■ Task:
Only a number is expected here: the count of lines in this data where "coaster" occurs.

•••••

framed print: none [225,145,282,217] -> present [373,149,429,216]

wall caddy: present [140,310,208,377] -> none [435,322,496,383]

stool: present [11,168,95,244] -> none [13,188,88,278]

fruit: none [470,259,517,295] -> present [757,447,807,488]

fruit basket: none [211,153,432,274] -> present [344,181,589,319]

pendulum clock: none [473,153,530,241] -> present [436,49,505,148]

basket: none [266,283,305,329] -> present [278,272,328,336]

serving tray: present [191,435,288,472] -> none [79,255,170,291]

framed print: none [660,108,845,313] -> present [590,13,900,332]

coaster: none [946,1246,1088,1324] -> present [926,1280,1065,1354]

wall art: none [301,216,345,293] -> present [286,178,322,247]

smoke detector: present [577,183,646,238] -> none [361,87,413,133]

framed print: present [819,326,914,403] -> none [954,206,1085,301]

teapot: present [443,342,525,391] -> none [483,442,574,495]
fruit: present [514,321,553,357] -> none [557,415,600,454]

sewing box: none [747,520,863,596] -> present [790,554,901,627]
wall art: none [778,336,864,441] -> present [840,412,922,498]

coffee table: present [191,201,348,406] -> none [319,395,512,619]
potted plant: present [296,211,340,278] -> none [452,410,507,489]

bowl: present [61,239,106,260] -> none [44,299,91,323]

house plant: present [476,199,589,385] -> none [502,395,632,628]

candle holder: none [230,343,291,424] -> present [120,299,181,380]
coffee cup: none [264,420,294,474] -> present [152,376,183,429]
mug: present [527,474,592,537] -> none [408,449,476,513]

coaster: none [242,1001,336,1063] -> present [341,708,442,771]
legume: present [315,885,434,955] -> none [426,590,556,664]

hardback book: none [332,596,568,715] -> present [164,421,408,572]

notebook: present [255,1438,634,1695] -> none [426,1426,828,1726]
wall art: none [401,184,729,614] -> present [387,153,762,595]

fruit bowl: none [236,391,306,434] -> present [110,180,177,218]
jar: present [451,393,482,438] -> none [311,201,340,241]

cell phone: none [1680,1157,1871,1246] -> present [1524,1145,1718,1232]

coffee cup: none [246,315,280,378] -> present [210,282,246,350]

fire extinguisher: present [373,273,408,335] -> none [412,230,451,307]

•••••

■ Written solution:
2